On Aug. 17, 2011, researchers at the Stanford University School of Medicine announced they had paired up medicines and maladies with help from a molecular “Match.com.” When the scientists applied an “opposites attract” algorithm to publicly available databases, surprising sparks flew: They found potential compatibilities between numerous existing drugs and diseases for which those drugs had never before been thought to be beneficial.

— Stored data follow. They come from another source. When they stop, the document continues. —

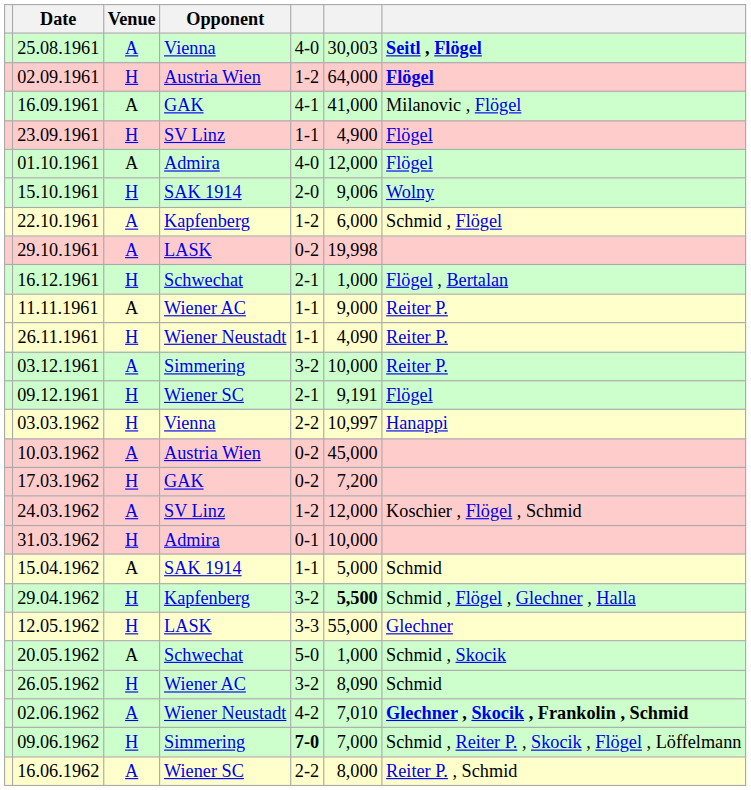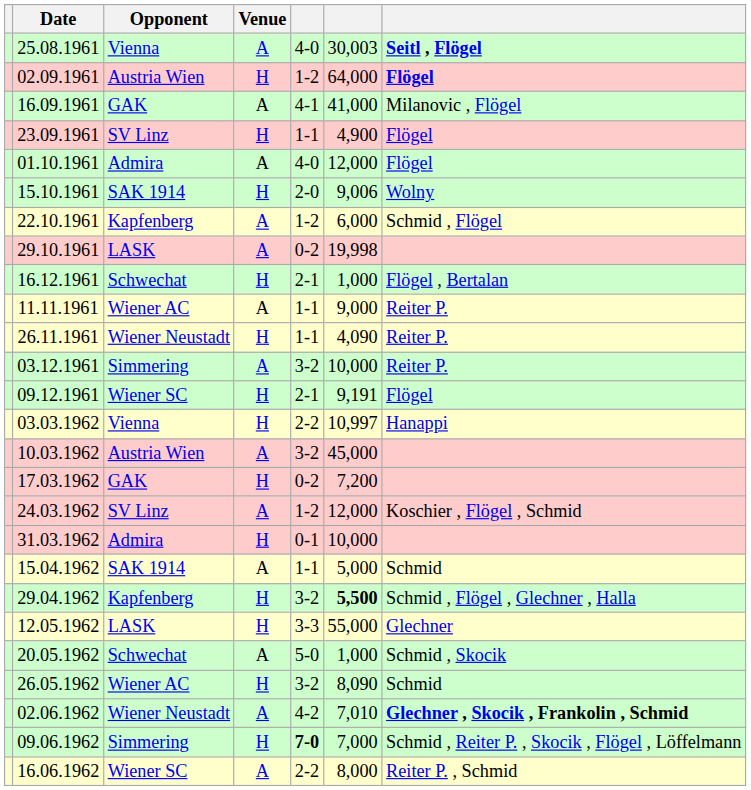columns swapped: Venue <-> Opponent
10.03.1962 | column 5: 0-2 -> 3-2
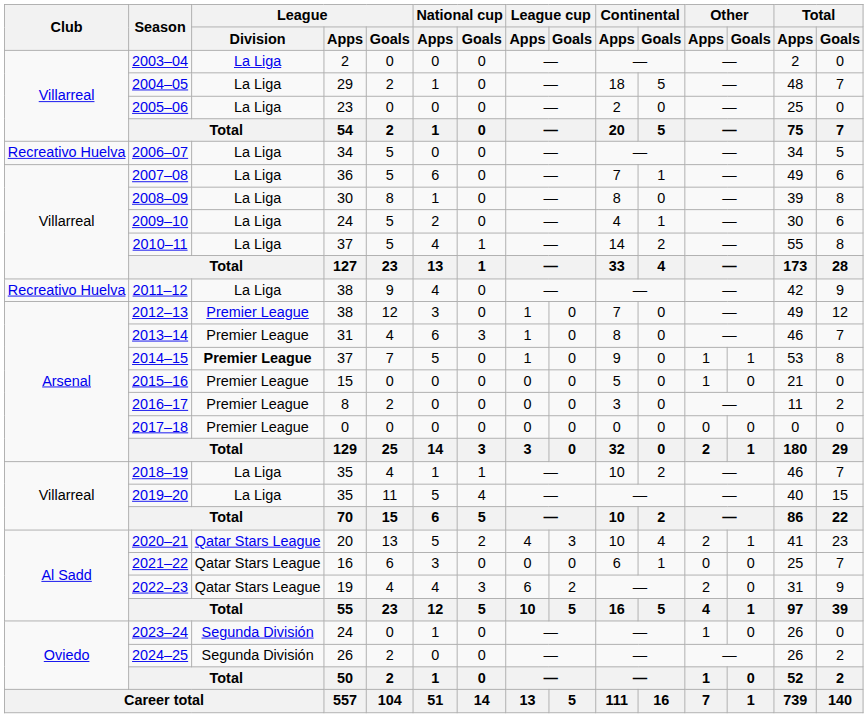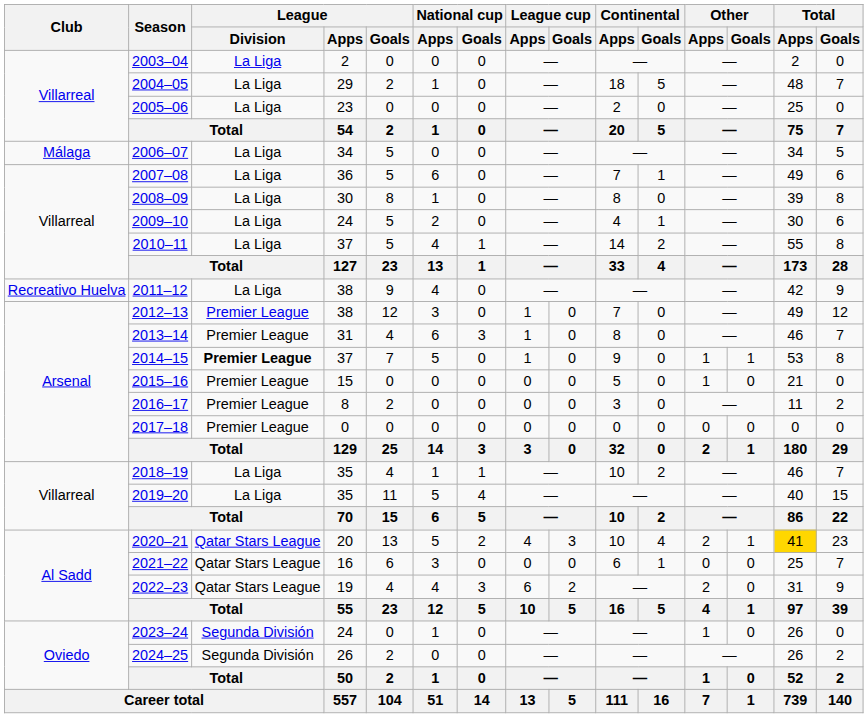2006–07 | Club: Recreativo Huelva -> Málaga
2020–21 | Total / Apps: no background -> gold background
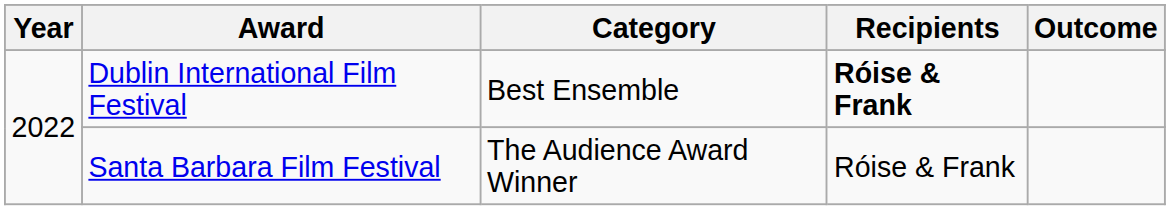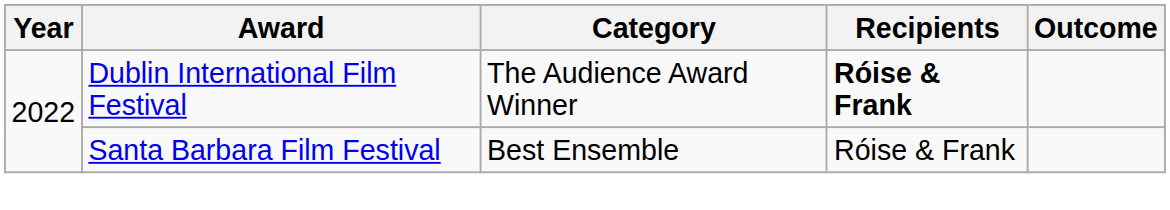Dublin International Film Festival | Category: Best Ensemble -> The Audience Award Winner
Santa Barbara Film Festival | Category: The Audience Award Winner -> Best Ensemble
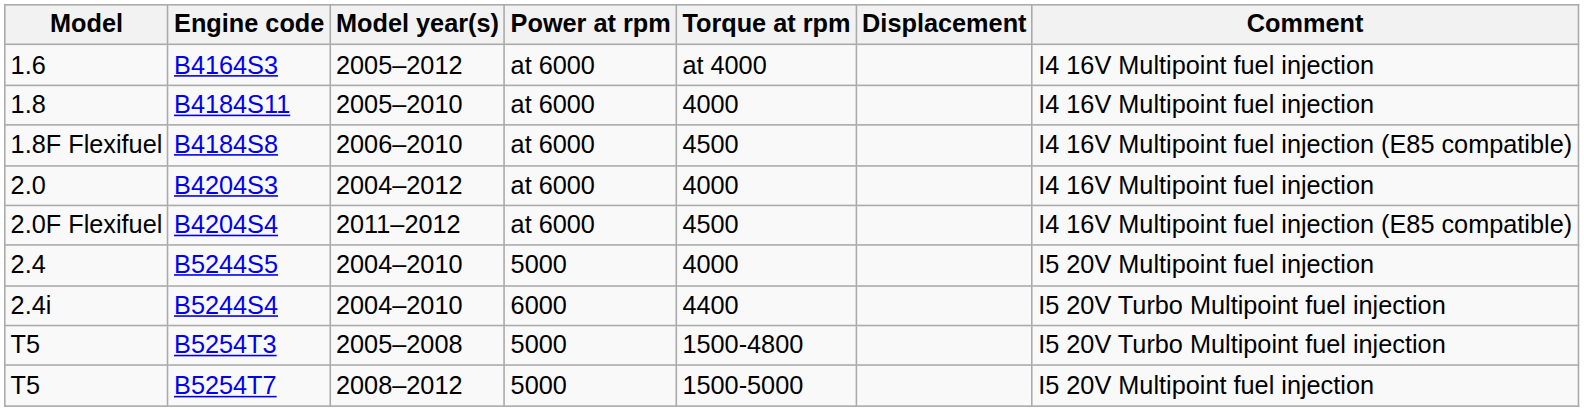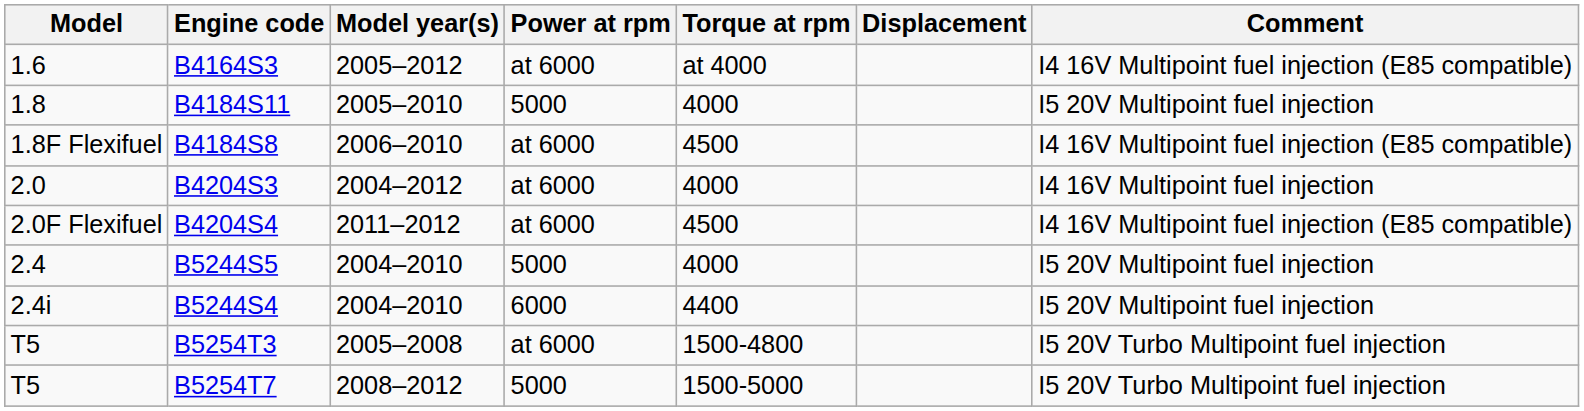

Preclinical tests have borne out at least two of these findings: Cimetidine – a widely used, cheap, over-the-counter anti-ulcer drug – may be a good fit for a form of lung cancer; and topiramate – an off-patent anti-seizure drug with a solid safety profile – may be therapeutic for inflammatory bowel disease.

Scientists led by Atul Butte, MD, PhD, associate professor of systems medicine in pediatrics, combed public databases with a sophisticated computer algorithm and identified numerous drug-and-disease pairs that may have a therapeutic future together. The coupling is based on the opposing directions in which a given disease and a given drug alter various genes’ activity in tissues.

The results of this new study established proof of principle for an approach that could significantly speed progress in combating difficult diseases with drugs that are already approved for other indications (a procedure called drug repositioning).

They were published online Aug. 17 in two separate studies (one each for the cimetidine and topiramate findings) in Science Translational Medicine. Butte, who is also director of the Center for Pediatric Bioinformatics at Lucile Packard Children’s Hospital, is the senior author of both studies.